İdarenin kusura dayanan sorumluluğu, uygulamada “hizmet kusuru” kavramı ile anlatılmaktadır. Hizmet kusurunun tam ve kapsamlı bir tanımını yapmak zor olmakla birlikte genel olarak doktrinde hizmet kusuru; idarenin ifa ile mükellef olduğu herhangi bir kamu hizmetinin kuruluşunda, düzenlenmesinde veya teşkilatında, bünyesinde, personelinde yahut işleyişinde bir takım aksaklık, hukuka aykırılık, bozukluk, düzensizlik, eksiklik, sakatlık veya ihmalin ortaya çıkması, şeklinde tanımlanmaktadır (SARICA Ragıp, İstanbul Üniversitesi Hukuk Fakültesi Mecmuası, “Hizmet Kusuru ve Karakterleri, Y. 1949, C. 15, S. 4, s. 858; ATAY Ender Etem, İdare Hukuku, Ankara 2006, s. 571;  YILDIRIM Turan, idari Yargı, İstanbul 2008, s. 253 ).

Hizmet kusurunun üç durumda varlığı hem yargı içtihatları hem de öğreti tarafından kabul edilmiştir. Bu üç durum; hizmetin hiç işlememesi, hizmetin geç işlemesi ve hizmetin kötü işlemesidir.

Buna göre idare kural olarak yürüttüğü kamu hizmeti ile nedensellik bağı kurulabilen zararları tazminle yükümlü olup, İdari Yargılama Usulü Kanunu’nun “İdari Dava Türleri ve İdari Yargı Yetkisinin Sınırı başlıklı 2. maddesinin 1. fıkrasının “b” bendi gereğince “İdari eylem ve işlemlerden dolayı kişisel hakları doğrudan muhtel olanlar” idari yargı yerinde tam yargı davası açabilecektir. Yine İYUK 15/I-a maddesinde ise, adli yargının görevli olduğu konularda açılan davaların reddine karar verileceği de hükme bağlanmıştır.

Hizmet kusuruna ilişkin bu açıklamalardan sonra somut uyuşmazlığın temelini oluşturan 2918 sayılı Karayolları Trafik Kanunu’nun (KTK) 110. maddesindeki düzenlemeye değinmekte yarar bulunmaktadır.

2918 sayılı KTK’nın 11.01.2011 tarih ve 6099 sayılı Kanun’un 14. maddesi ile değişik “Görevli ve Yetkili Mahkeme” başlıklı 110. maddesinin 1. fıkrası “İşleteni veya sahibi Devlet ve diğer kamu kuruluşları olan araçların sebebiyet verdiği zararlara ilişkin olanları dâhil, bu Kanundan doğan sorumluluk davaları, adli yargıda görülür. Zarar görenin kamu görevlisi olması, bu fıkra hükmünün uygulanmasını önlemez. Hemzemin geçitte meydana gelen tren-trafik kazalarında da bu Kanun hükümleri uygulanır” hükmünü içermektedir.

Kayıtlı bilgiler
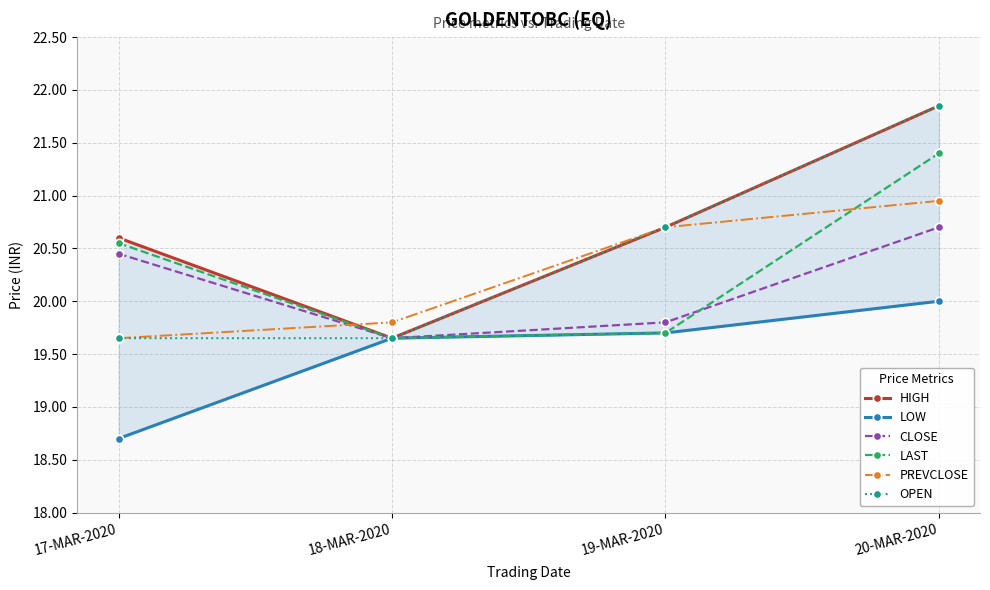

Is it true that CLOSE equals 28.5 at 18-MAR-2020?

False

Yapılacak iş
Hizmet kusuruna dair metnin devamını, gösterilen son cümleden sonrasından başlayarak yazın.

Yanıt
Özellikle maddede metninde geçen İşleteni veya sahibi Devlet ve diğer kamu kuruluşları olan araçların sebebiyet verdiği zararlara ilişkin olanları dâhil, bu Kanundan doğan sorumluluk davaları” ibaresinin farklı yorumlanmasının yargı yoluna ilişkin ihtilafı doğurduğu görülmektedir.

Buradan hareketle 2918 sayılı KTK’da sorumluluğa ilişkin düzenlemelerin hangi hallerde, kime/kimlere yönelik olduğunun belirlenmesi gerekmektedir.

2918 sayılı KTK’da hukuki sorumluluğa ilişkin düzenlemeler “Hukuki Sorumluluk ve Sigorta” başlıklı 8. kısımda 85 ve devamı maddelerinde yer almaktadır. 85. maddenin 1. fıkrası “Bir motorlu aracın işletilmesi bir kimsenin ölümüne veya yaralanmasına yahut bir şeyin zarara uğramasına sebep olursa, motorlu aracın bir teşebbüsün unvanı veya işletme adı altında veya bu teşebbüs tarafından kesilen biletle işletilmesi halinde, motorlu aracın işleteni ve bağlı olduğu teşebbüsün sahibi, doğan zarardan müştereken ve müteselsilen sorumlu olurlar” şeklindedir.

Bunun yanında yine Kanunun “Devlete ve Kamu Kuruluşlarına Ait Araçlar” başlıklı 106. maddesi Genel bütçeye dahil dairelerle katma bütçeli idarelere, il özel idarelerine ve belediyelere, kamu iktisadi teşebbüslerine ve kamu kuruluşlarına ait motorlu araçların sebep oldukları zararlardan dolayı bu Kanunun işletenin hukuki sorumluluğuna ilişkin hükümleri uygulanır. Bu kuruluşlar, 85 inci maddenin birinci fıkrasına göre olan sorumluluklarının karşılanmasını sağlamak üzere 101 inci maddedeki şartları haiz milli sigorta şirketlerine mali sorumluluk sigortası yaptırmakla yükümlüdürler” hükmünü içermektedir.

Görüldüğü gibi KTK’da sorumluluğa yönelik düzenlemeler 85 ve devamı maddelerinde yer almakta olup sorumlu olarak motorlu araç işleteni (gerçek ya da farazi işleten olabilir) ve araç işleticisinin bağlı olduğu teşebbüs sahibi belirlenmiştir. Buna göre bir motorlu aracın işletilmesi bir kimsenin ölümüne veya yaralanmasına yahut bir şeyin zarara uğramasına sebep olursa, motorlu aracın bir teşebbüsün unvanı veya işletme adı altında veya bu teşebbüs tarafından kesilen biletle işletilmesi halinde, motorlu aracın işleteni ve bağlı olduğu teşebbüsün sahibi, doğan zarardan müştereken ve müteselsilen sorumlu olacaklardır”. Özellikle 106. maddede belirtildiği üzere kamu kuruluşlarına ait araçların neden olduğu zararlara ilişkin sorumluluk da 85 ve devamı maddeleri gereğince işletenin hukuki sorumluluğuna ilişkin hükümlere tabi kılınmıştır.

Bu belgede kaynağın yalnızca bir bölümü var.